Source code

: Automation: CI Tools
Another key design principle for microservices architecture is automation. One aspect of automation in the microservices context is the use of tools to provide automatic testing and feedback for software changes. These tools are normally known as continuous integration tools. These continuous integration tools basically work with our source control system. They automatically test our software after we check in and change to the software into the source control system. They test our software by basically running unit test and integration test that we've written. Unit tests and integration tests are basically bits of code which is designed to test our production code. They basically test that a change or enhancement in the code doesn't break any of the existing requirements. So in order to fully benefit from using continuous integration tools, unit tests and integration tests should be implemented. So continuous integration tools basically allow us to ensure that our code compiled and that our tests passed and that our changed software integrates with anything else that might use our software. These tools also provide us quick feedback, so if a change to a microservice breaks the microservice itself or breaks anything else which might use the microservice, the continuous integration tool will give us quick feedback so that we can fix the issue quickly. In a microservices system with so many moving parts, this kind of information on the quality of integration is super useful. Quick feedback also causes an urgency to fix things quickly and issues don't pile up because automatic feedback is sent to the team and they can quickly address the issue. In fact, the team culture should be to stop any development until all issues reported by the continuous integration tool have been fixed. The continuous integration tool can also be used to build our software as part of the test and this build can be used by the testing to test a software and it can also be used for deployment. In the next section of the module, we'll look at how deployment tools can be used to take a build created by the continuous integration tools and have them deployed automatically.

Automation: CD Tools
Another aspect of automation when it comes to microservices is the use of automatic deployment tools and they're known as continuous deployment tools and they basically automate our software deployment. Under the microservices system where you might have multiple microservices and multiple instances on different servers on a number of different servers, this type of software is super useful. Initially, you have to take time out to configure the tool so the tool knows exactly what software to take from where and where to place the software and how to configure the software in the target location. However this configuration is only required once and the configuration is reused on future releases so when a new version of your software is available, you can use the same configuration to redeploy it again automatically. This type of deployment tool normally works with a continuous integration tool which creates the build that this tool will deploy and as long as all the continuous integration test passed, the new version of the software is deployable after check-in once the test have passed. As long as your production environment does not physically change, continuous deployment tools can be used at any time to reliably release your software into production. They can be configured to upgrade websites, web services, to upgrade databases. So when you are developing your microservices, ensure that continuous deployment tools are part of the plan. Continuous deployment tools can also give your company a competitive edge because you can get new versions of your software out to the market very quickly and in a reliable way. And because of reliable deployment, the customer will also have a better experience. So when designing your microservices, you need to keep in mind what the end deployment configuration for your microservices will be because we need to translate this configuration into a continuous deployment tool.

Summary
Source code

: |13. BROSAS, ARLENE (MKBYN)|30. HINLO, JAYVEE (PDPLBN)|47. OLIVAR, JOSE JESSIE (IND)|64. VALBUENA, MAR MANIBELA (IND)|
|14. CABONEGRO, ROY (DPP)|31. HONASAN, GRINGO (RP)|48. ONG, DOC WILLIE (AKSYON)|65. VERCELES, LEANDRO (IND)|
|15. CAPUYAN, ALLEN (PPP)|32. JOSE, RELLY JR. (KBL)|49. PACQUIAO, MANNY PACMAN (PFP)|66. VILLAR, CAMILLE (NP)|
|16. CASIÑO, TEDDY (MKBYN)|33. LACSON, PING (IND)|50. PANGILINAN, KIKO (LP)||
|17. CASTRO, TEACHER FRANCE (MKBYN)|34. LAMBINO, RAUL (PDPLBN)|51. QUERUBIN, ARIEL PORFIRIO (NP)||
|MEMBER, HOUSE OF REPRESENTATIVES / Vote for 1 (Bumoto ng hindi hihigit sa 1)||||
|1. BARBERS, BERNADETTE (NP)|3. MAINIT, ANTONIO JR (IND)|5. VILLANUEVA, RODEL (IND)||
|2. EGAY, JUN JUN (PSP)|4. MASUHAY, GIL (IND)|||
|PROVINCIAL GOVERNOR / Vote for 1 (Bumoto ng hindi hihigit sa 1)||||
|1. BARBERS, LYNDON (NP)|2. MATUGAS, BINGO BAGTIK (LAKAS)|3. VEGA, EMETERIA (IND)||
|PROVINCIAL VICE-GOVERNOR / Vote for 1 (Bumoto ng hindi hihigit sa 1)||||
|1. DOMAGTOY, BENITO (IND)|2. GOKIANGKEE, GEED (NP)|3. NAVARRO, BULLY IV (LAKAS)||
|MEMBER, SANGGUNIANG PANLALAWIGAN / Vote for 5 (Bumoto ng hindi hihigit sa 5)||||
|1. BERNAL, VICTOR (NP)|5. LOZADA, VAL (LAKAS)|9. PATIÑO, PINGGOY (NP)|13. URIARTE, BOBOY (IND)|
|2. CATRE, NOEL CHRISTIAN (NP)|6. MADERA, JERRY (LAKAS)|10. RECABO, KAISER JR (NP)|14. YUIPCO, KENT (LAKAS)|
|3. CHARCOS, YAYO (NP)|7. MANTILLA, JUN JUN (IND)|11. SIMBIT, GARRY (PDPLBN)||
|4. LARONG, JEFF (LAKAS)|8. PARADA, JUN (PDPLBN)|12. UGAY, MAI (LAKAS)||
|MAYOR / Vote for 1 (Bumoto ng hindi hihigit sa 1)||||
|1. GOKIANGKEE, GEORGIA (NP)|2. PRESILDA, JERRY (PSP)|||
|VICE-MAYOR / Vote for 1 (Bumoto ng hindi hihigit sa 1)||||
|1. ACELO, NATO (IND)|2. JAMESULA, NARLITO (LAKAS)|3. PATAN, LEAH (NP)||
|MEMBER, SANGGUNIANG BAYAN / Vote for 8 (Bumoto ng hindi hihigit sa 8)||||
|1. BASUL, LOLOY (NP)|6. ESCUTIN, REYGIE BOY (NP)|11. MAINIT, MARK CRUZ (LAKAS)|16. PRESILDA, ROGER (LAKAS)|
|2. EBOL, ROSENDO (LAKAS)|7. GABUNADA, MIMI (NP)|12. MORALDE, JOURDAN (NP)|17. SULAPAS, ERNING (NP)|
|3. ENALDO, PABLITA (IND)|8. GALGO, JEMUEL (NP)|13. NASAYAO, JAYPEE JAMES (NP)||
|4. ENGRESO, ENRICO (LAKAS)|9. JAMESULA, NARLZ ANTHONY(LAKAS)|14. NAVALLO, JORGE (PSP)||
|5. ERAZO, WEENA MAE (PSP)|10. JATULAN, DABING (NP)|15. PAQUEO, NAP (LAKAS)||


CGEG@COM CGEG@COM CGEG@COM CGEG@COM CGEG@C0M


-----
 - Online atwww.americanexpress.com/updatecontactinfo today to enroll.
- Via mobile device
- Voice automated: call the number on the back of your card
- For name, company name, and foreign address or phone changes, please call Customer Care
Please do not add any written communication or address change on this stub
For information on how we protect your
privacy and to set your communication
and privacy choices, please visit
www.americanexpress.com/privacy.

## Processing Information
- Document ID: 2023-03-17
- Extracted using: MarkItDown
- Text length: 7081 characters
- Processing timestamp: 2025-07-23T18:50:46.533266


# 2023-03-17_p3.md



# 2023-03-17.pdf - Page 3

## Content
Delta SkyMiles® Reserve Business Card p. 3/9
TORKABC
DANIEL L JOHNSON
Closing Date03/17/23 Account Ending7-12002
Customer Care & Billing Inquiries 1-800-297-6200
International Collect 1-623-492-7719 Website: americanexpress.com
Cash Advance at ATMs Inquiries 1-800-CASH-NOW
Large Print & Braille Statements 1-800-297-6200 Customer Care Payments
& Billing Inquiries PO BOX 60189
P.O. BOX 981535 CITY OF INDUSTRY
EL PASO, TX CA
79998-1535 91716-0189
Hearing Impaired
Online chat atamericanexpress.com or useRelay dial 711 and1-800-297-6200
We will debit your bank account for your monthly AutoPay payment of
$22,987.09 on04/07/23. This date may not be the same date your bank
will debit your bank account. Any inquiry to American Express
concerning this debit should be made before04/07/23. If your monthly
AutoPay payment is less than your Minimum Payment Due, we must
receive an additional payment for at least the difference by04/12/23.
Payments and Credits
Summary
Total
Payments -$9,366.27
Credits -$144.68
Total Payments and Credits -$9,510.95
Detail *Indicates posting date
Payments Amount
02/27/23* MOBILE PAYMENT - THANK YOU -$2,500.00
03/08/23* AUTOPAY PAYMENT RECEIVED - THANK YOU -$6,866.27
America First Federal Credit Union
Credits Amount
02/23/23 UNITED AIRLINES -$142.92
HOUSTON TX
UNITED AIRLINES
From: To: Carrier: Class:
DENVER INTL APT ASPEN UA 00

▶ **Job**: Look above for the line holding "PRESILDA, JERRY (PSP)|||" and the line holding "EL PASO, TX CA", then output exactly those two lines and every line between them, nothing more.

▶ **Result of this task**:
|1. GOKIANGKEE, GEORGIA (NP)|2. PRESILDA, JERRY (PSP)|||
|VICE-MAYOR / Vote for 1 (Bumoto ng hindi hihigit sa 1)||||
|1. ACELO, NATO (IND)|2. JAMESULA, NARLITO (LAKAS)|3. PATAN, LEAH (NP)||
|MEMBER, SANGGUNIANG BAYAN / Vote for 8 (Bumoto ng hindi hihigit sa 8)||||
|1. BASUL, LOLOY (NP)|6. ESCUTIN, REYGIE BOY (NP)|11. MAINIT, MARK CRUZ (LAKAS)|16. PRESILDA, ROGER (LAKAS)|
|2. EBOL, ROSENDO (LAKAS)|7. GABUNADA, MIMI (NP)|12. MORALDE, JOURDAN (NP)|17. SULAPAS, ERNING (NP)|
|3. ENALDO, PABLITA (IND)|8. GALGO, JEMUEL (NP)|13. NASAYAO, JAYPEE JAMES (NP)||
|4. ENGRESO, ENRICO (LAKAS)|9. JAMESULA, NARLZ ANTHONY(LAKAS)|14. NAVALLO, JORGE (PSP)||
|5. ERAZO, WEENA MAE (PSP)|10. JATULAN, DABING (NP)|15. PAQUEO, NAP (LAKAS)||


CGEG@COM CGEG@COM CGEG@COM CGEG@COM CGEG@C0M


-----
 - Online atwww.americanexpress.com/updatecontactinfo today to enroll.
- Via mobile device
- Voice automated: call the number on the back of your card
- For name, company name, and foreign address or phone changes, please call Customer Care
Please do not add any written communication or address change on this stub
For information on how we protect your
privacy and to set your communication
and privacy choices, please visit
www.americanexpress.com/privacy.

## Processing Information
- Document ID: 2023-03-17
- Extracted using: MarkItDown
- Text length: 7081 characters
- Processing timestamp: 2025-07-23T18:50:46.533266


# 2023-03-17_p3.md



# 2023-03-17.pdf - Page 3

## Content
Delta SkyMiles® Reserve Business Card p. 3/9
TORKABC
DANIEL L JOHNSON
Closing Date03/17/23 Account Ending7-12002
Customer Care & Billing Inquiries 1-800-297-6200
International Collect 1-623-492-7719 Website: americanexpress.com
Cash Advance at ATMs Inquiries 1-800-CASH-NOW
Large Print & Braille Statements 1-800-297-6200 Customer Care Payments
& Billing Inquiries PO BOX 60189
P.O. BOX 981535 CITY OF INDUSTRY
EL PASO, TX CA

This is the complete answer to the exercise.